Why should it still amaze me that new life pierces through the cold wet ground with annual surety?

It is tempting to think, when pools of water form on the saturated beds and borders that nothing can withstand it, rotting instead where it is buried.

But among the sodden debris of last year's plant material, dead stems and twigs, here are verdant shoots which appear strong and determined as if to say, we are the new order of things.

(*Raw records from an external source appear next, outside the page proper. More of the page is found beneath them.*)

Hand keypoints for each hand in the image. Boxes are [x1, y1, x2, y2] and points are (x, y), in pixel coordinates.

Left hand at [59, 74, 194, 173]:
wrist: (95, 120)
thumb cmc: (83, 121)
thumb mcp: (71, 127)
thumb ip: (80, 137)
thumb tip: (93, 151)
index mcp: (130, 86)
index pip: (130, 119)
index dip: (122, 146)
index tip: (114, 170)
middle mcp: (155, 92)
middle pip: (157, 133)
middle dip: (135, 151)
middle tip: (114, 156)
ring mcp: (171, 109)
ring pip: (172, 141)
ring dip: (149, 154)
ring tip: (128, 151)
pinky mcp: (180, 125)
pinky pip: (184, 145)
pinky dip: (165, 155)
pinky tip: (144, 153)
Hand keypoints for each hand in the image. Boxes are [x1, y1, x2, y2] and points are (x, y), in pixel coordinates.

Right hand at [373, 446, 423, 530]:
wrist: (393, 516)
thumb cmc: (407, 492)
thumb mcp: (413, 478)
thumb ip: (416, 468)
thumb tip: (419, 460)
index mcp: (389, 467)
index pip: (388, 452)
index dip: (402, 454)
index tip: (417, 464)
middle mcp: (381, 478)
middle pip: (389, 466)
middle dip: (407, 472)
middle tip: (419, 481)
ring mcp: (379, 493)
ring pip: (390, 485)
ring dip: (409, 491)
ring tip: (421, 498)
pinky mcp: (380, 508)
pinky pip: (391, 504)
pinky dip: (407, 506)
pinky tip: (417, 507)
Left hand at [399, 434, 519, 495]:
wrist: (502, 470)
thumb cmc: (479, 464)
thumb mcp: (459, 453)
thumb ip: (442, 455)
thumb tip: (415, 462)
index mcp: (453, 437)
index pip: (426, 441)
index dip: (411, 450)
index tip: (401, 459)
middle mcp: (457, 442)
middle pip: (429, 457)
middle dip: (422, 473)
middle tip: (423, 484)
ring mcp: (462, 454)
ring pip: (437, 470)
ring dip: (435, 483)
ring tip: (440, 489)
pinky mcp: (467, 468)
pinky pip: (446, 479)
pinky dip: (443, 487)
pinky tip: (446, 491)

The baton has been passed.

Procrastination has been a common theme in my garden over the last few weeks, but with the change in light, I know that dormancy has come to an end, for me at least.

I want to assist the new growth by throwing off the old, weeding out unwanted competition, clearing the deadwood.

There is part of me that worries about a frost or snow shower, which is still quite possible, exposing tenders to the elements.

So I'll start cautiously, heading for the shrubs and hardiest specimens first.

Because once that work is done, I can get on with feeding the beds with a thick layer of manure that my neighbour dumps over the hedge.

It is well rotted, and while some clover seeds remain, they can be decapitated easily when after germination they begin to tarnish the surface.

It is a necessary downside to an otherwise worthwhile affair.

Last year's batch was alive with brandling worms which will do so much good by burying air gaps in the soil and creating loamy wormcasts.

They will take the nutrients deep to feed the roots that have made the earth their home.